President Kenyatta will not feature in their political calculations because he is serving out his last term and will not be a candidate at the next General Election in 2022.

This is what Uhuru Kenyatta has to contend with. He has served only one year out of five, but is in great danger of being reduced to an early lame duck as politicians who rode to office on his coattails desert him in droves.

FINAL TERM

The message from fellows who swore eternal fealty was that he is irrelevant and impotent in the present and future scheme of things.

If President Kenyatta had not already realised that his loudest sycophants and cheerleaders are deserting him in his final term, he must have seen it on Thursday.

The vote may have had nothing to do with Jubilee succession politics but it served to reinforce a phenomenon that has been in evidence for much of this year.

Fellows whom President Kenyatta had pulled out of nowhere to give plum positions at State House realised early after his re-election that a president in his final term cannot guarantee them jobs beyond 2022.

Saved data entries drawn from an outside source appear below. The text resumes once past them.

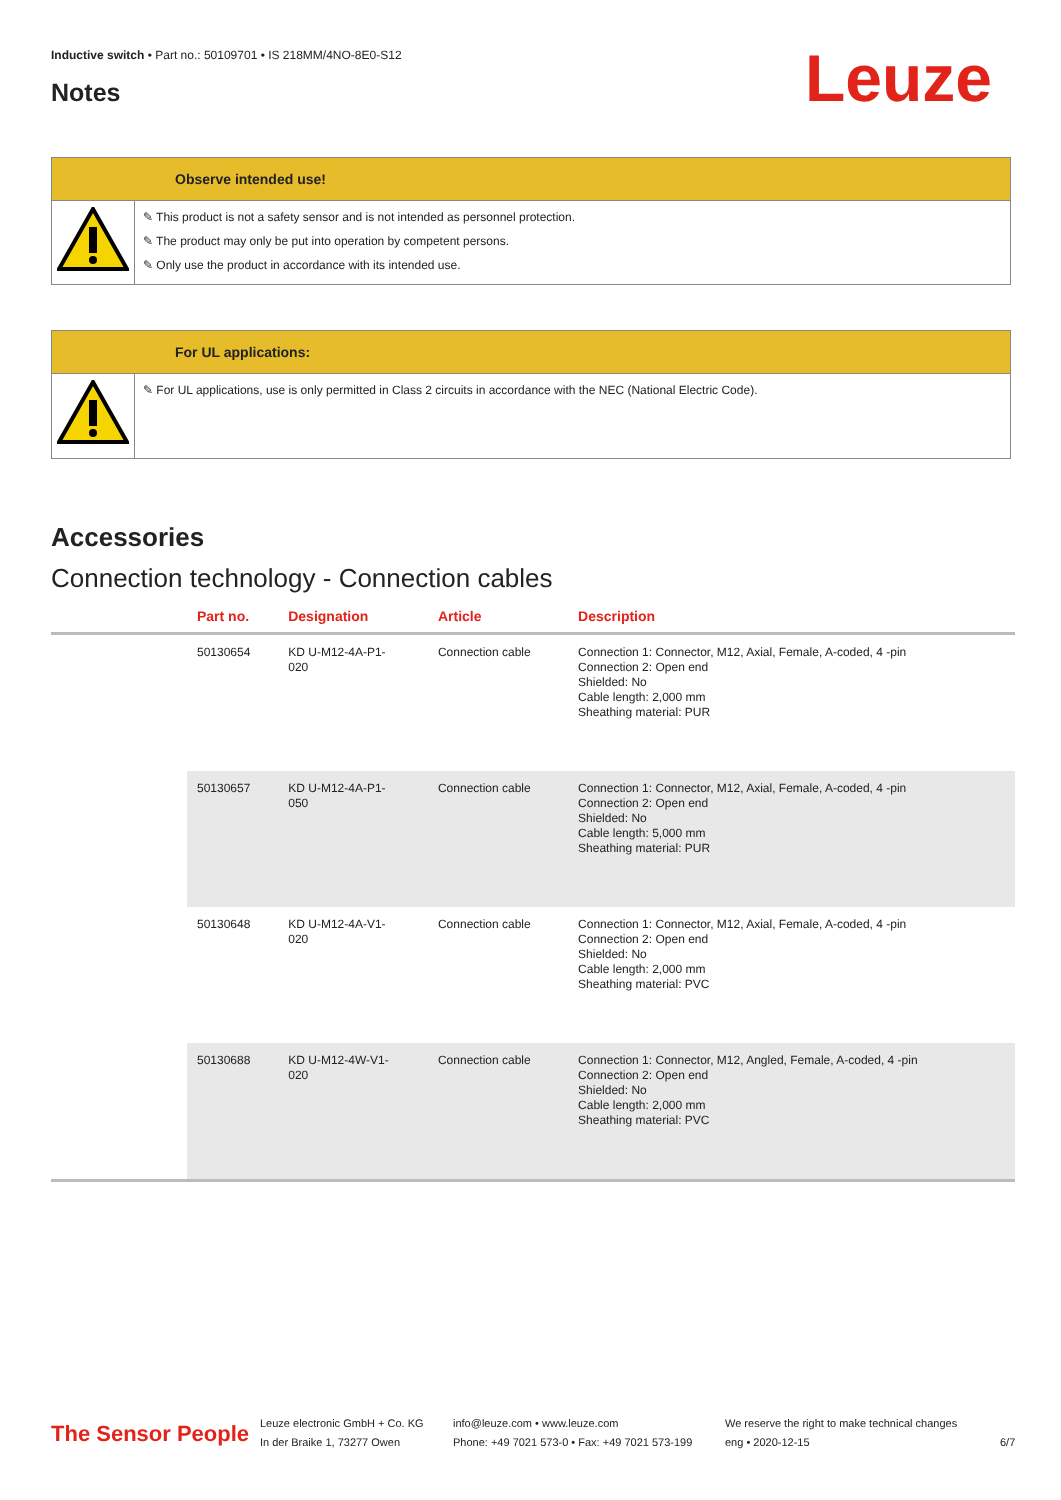Inductive switch • Part no.: 50109701 • IS 218MM/4NO-8E0-S12
Notes Leuze
Observe intended use!
✎ This product is not a safety sensor and is not intended as personnel protection.
✎ The product may only be put into operation by competent persons.
✎ Only use the product in accordance with its intended use.
For UL applications:
✎ For UL applications, use is only permitted in Class 2 circuits in accordance with the NEC (National Electric Code).
Accessories
Connection technology - Connection cables
| | Part no. | Designation | Article | Description |
| --- | --- | --- | --- | --- |
| | 50130654 | KD U-M12-4A-P1- 020 | Connection cable | Connection 1: Connector, M12, Axial, Female, A-coded, 4 -pin Connection 2: Open end Shielded: No Cable length: 2,000 mm Sheathing material: PUR |
| | 50130657 | KD U-M12-4A-P1- 050 | Connection cable | Connection 1: Connector, M12, Axial, Female, A-coded, 4 -pin Connection 2: Open end Shielded: No Cable length: 5,000 mm Sheathing material: PUR |
| | 50130648 | KD U-M12-4A-V1- 020 | Connection cable | Connection 1: Connector, M12, Axial, Female, A-coded, 4 -pin Connection 2: Open end Shielded: No Cable length: 2,000 mm Sheathing material: PVC |
| | 50130688 | KD U-M12-4W-V1- 020 | Connection cable | Connection 1: Connector, M12, Angled, Female, A-coded, 4 -pin Connection 2: Open end Shielded: No Cable length: 2,000 mm Sheathing material: PVC |
The Sensor People
Leuze electronic GmbH + Co. KG
In der Braike 1, 73277 Owen
info@leuze.com • www.leuze.com
Phone: +49 7021 573-0 • Fax: +49 7021 573-199
We reserve the right to make technical changes
eng • 2020-12-15
6/7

Without as much as a ‘thank you’, they moved on and hitched their horses to the next best bet — Deputy President William Ruto.

BIG FOUR

So did a whole gamut of National Assembly members, senators, governors and other elected leaders from Mr Kenyatta’s central Kenya bastion who trooped to Mr Ruto’s well-oiled machinery.

The simple fact is that, for most politicians, individual fortunes are more important than the priorities of an outgoing or former leader out to craft a legacy or to remain relevant.

The President has lost his constituency. With that, even his ‘Big Four’ agenda, the fight against corruption and the Building Bridges ‘handshake’ that defanged Mr Odinga, will all be sabotaged from within.